Exp Cell Res. 2005 May 1;305(2):392-408. doi: 10.1016/j.yexcr.2005.01.012.

在Dlk/Par-4介导的细胞凋亡中,Par-4是死亡相关蛋白样激酶(Dlk)的一个重要下游靶点。

Par-4 is an essential downstream target of DAP-like kinase (Dlk) in Dlk/Par-4-mediated apoptosis.

作者信息

Boosen Meike, Vetterkind Susanne, Kubicek Jan, Scheidtmann Karl-Heinz, Illenberger Susanne, Preuss Ute

机构信息

Institute of Genetics, University of Bonn, D-53117 Bonn, Germany.

出版信息

Mol Biol Cell. 2009 Sep;20(18):4010-20. doi: 10.1091/mbc.e09-02-0173. Epub 2009 Jul 22.

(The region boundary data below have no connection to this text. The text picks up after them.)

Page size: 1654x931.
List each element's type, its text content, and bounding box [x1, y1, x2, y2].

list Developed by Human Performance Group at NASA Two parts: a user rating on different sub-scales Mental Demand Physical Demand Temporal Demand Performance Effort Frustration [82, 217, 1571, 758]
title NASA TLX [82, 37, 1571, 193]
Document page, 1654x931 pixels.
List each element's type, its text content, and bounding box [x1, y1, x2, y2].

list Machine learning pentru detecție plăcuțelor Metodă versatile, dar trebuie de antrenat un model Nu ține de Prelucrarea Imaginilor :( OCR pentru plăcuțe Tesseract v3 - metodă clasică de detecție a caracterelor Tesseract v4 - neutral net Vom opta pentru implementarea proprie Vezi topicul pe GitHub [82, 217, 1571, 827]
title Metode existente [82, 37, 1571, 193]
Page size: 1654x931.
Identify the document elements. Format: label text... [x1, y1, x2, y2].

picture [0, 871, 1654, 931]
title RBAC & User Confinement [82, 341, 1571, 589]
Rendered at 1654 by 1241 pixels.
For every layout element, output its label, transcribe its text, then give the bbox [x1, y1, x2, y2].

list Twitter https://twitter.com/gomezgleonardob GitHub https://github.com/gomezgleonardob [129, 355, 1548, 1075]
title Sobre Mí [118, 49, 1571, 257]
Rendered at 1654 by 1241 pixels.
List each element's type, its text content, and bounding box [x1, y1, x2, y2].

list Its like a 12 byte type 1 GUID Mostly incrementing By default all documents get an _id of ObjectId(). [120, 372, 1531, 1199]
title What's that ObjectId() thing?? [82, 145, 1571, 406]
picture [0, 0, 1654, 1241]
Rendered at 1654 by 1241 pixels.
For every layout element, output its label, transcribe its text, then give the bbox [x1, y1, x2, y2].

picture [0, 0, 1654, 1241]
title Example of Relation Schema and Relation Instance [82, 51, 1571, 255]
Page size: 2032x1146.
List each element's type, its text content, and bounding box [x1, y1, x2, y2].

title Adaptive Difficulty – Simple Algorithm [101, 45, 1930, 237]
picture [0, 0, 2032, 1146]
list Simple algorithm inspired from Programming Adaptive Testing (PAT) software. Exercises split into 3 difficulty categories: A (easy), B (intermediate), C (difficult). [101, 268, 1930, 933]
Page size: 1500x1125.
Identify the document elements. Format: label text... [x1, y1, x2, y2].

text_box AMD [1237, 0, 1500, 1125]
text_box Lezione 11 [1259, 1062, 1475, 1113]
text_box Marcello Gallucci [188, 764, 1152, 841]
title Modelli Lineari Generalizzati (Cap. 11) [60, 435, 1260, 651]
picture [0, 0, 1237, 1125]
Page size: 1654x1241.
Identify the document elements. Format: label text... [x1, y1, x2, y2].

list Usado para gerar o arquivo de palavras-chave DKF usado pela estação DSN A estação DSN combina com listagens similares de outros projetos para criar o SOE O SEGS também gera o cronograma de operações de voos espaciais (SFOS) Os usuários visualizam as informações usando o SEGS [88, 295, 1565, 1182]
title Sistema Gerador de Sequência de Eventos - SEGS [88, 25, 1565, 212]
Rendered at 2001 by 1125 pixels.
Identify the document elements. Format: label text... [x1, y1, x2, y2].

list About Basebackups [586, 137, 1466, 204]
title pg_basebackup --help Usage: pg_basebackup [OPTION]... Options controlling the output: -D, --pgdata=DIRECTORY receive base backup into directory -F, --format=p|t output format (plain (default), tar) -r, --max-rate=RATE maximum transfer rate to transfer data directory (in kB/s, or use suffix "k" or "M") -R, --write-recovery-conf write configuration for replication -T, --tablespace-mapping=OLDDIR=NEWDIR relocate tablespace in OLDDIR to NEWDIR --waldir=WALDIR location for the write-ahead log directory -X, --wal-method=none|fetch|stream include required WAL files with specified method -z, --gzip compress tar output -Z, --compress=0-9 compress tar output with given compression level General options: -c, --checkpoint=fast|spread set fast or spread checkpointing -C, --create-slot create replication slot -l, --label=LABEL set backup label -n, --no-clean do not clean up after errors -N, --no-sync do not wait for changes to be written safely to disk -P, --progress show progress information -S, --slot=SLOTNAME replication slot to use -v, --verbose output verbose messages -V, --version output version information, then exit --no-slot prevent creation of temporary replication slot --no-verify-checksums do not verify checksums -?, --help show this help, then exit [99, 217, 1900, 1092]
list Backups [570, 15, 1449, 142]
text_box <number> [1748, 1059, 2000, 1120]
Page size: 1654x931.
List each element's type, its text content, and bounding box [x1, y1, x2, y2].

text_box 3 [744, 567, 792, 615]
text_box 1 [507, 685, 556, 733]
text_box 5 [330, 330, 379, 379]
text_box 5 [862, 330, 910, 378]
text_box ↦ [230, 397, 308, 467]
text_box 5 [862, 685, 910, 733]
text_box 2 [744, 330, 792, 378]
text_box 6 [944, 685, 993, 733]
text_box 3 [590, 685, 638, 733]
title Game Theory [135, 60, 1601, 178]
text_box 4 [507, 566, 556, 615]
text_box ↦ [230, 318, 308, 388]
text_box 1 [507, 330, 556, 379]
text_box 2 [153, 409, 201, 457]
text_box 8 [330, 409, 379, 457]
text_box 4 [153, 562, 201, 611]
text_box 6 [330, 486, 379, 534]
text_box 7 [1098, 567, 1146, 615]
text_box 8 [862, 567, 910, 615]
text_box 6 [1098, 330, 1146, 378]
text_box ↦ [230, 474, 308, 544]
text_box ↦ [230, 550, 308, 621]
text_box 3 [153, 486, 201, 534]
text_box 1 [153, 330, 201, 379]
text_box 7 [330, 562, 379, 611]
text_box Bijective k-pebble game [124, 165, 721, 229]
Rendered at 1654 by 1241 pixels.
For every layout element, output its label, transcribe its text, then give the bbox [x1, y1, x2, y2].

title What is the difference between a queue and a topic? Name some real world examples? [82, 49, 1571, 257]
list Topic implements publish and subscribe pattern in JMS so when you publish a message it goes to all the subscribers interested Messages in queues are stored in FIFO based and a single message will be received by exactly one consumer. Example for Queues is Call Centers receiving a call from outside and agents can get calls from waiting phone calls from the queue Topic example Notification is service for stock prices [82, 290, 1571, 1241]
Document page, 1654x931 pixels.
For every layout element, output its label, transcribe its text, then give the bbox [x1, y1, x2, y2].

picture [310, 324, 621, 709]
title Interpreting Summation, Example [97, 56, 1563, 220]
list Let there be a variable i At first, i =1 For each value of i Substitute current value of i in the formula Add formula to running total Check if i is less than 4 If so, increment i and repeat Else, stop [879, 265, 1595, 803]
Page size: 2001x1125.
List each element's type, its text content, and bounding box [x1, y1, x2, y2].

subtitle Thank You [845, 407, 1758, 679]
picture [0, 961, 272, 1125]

DOI:10.1091/mbc.e09-02-0173
PMID:19625447
原文链接:https://pmc.ncbi.nlm.nih.gov/articles/PMC2743620/
Abstract

Prostate apoptosis response-4 (Par-4) was initially identified as a gene product up-regulated in prostate cancer cells undergoing apoptosis. In rat fibroblasts, coexpression of Par-4 and its interaction partner DAP-like kinase (Dlk, which is also known as zipper-interacting protein kinase [ZIPK]) induces relocation of the kinase from the nucleus to the actin filament system, followed by extensive myosin light chain (MLC) phosphorylation and induction of apoptosis. Our analyses show that the synergistic proapoptotic effect of Dlk/Par-4 complexes is abrogated when either Dlk/Par-4 interaction or Dlk kinase activity is impaired. In vitro phosphorylation assays employing Dlk and Par-4 phosphorylation mutants carrying alanine substitutions for residues S154, T155, S220, or S249, respectively, identified T155 as the major Par-4 phosphorylation site of Dlk. Coexpression experiments in REF52.2 cells revealed that phosphorylation of Par-4 at T155 by Dlk was essential for apoptosis induction in vivo. In the presence of the Par-4 T155A mutant Dlk was partially recruited to actin filaments but resided mainly in the nucleus. Consequently, apoptosis was not induced in Dlk/Par-4 T155A-expressing cells. In vivo phosphorylation of Par-4 at T155 was demonstrated with a phospho-specific Par-4 antibody. Our results demonstrate that Dlk-mediated phosphorylation of Par-4 at T155 is a crucial event in Dlk/Par-4-induced apoptosis.

摘要

前列腺凋亡反应蛋白4(Par-4)最初被鉴定为在经历凋亡的前列腺癌细胞中上调的一种基因产物。在大鼠成纤维细胞中,Par-4与其相互作用伴侣DAP样激酶(Dlk,也称为拉链相互作用蛋白激酶[ZIPK])的共表达会诱导该激酶从细胞核重新定位到肌动蛋白丝系统,随后是广泛的肌球蛋白轻链(MLC)磷酸化并诱导凋亡。我们的分析表明,当Dlk/Par-4相互作用或Dlk激酶活性受损时,Dlk/Par-4复合物的协同促凋亡作用会被消除。分别使用携带丙氨酸替代残基S154、T155、S220或S249的Dlk和Par-4磷酸化突变体进行的体外磷酸化测定,确定T155是Dlk的主要Par-4磷酸化位点。在REF52.2细胞中的共表达实验表明,Dlk在T155位点对Par-4的磷酸化对于体内凋亡诱导至关重要。在存在Par-4 T155A突变体的情况下,Dlk部分被募集到肌动蛋白丝,但主要位于细胞核中。因此,在表达Dlk/Par-4 T155A的细胞中未诱导凋亡。使用磷酸化特异性Par-4抗体证明了Par-4在T155位点的体内磷酸化。我们的结果表明,Dlk介导的Par-4在T155位点的磷酸化是Dlk/Par-4诱导凋亡中的关键事件。